March 17, 2014

MISSISSIPPI POWER DELAYS KEMPER’S IN-SERVICE DATE

By ExchangeMonitor

Utility Blames Construction Slip on Weather, Lower Labor Productivity

Tamar Hallerman
GHG Monitor
10/4/13

Mississippi Power’s flagship carbon capture and storage facility at Kemper County will not make its planned May 2014 in-service date, the utility told state regulators this week. Instead, the 582 MW integrated gasification combined cycle facility will come online “later in 2014,” Mississippi Power said in its latest report to the Mississippi Public Service Commission. “While not knowing a revised in-service date at this time, in its commitment to transparency, the company is informing the PSC of information in advance of completing the detailed review,” Mississippi Power said. The Southern Company subsidiary attributed the delay to “abnormally wet weather and lower-than-planned construction labor productivity.”

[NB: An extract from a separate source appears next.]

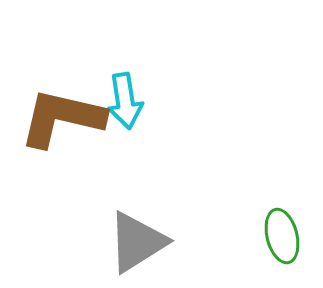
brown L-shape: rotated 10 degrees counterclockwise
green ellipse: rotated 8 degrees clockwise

The utility must now repay the Internal Revenue Service $133 million to cover soon-to-be-expired tax credits as a result of the construction delay. The U.S. government awarded the incentives to the project in 2009 as part of a program to encourage advanced coal generation. However, Mississippi Power had to bring Kemper online before the credits expire in May 2014. The utility said that the added expense of the forfeited tax credits would not impact its nearly 200,000 ratepayers nor would it need to be written off, although it did not elaborate further.

Mississippi Power had been racing in recent months to meet the May 2014 deadline in order to take advantage of the government tax credits, adding an overnight shift of construction workers earlier this spring to get Kemper online on time. The utility had recently announced that both of the plant’s combustion turbines, as well as its auxiliary boiler, had undergone first fire. But the project’s independent monitor, Burns and Roe Enterprises, Inc., predicted earlier this spring that the project would not come online on time, due in part to late deliveries of construction materials, shortages of craft labor and “loss of productivity” due to extended work hours. Mississippi Power had lost some time during initial construction work, when it had to make multiple changes stemming from the fact that it had started building the IGCC plant before it had fully wrapped up final design work.

Project Setbacks

The announcement is another setback for Kemper, which is expected to become the nation’s first large-scale power generation plant with CCS technology to come online. Capital costs at the pioneering facility—which will capture roughly 65 percent of CO2 emissions onsite for enhanced oil recovery operations in Texas—have ballooned in recent months to $4.75 billion. Southern Company shareholders have been forced to absorb nearly $1 billion in cost overruns over the last several months because Mississsippi Power is limited in what it can collect in rate recovery from its customers under a January settlement agreement with the PSC.

Mississippi Power warned in an Oct. 2 Securities and Exchange Commission filing that Kemper could still see additional schedule delays or capital cost increases “as a result of factors including, but not limited to, labor costs and productivity, adverse weather conditions, shortages and inconsistent quality of equipment, materials, and labor, or contractor or supplier delay or non-performance under construction or other agreements.” “Furthermore, Mississippi Power could also experience schedule extensions associated with start-up activities for this ‘first-of-a-kind” technology,” the utility added.

Project opponents like the Sierra Club have been pushing the PSC to rule during an upcoming review that Mississippi Power has not been prudent in its spending related to Kemper. They want regulators to shift the entire cost of the facility to Southern’s shareholders. The environmental group warned that Mississippi Power may ask the PSC to charge its customers in order to recoup the cost of the lost tax credits. “When Mississippi Power reported the first multi-million dollar cost overrun to the Public Service Commission, it also reported a scheduling delay of multiple months. The company has never managed to close the gap and now will miss the deadline to receive federal grant money,” Louie Miller, director of the Mississippi Sierra Club, said in a statement. “This is Mississippi Power’s expensive mistake and it must take responsibility. It is unfair to go so far as to talk about charging customers for the money lost because of Mississippi Power’s bad business decisions to continue to build this boondoggle plant.”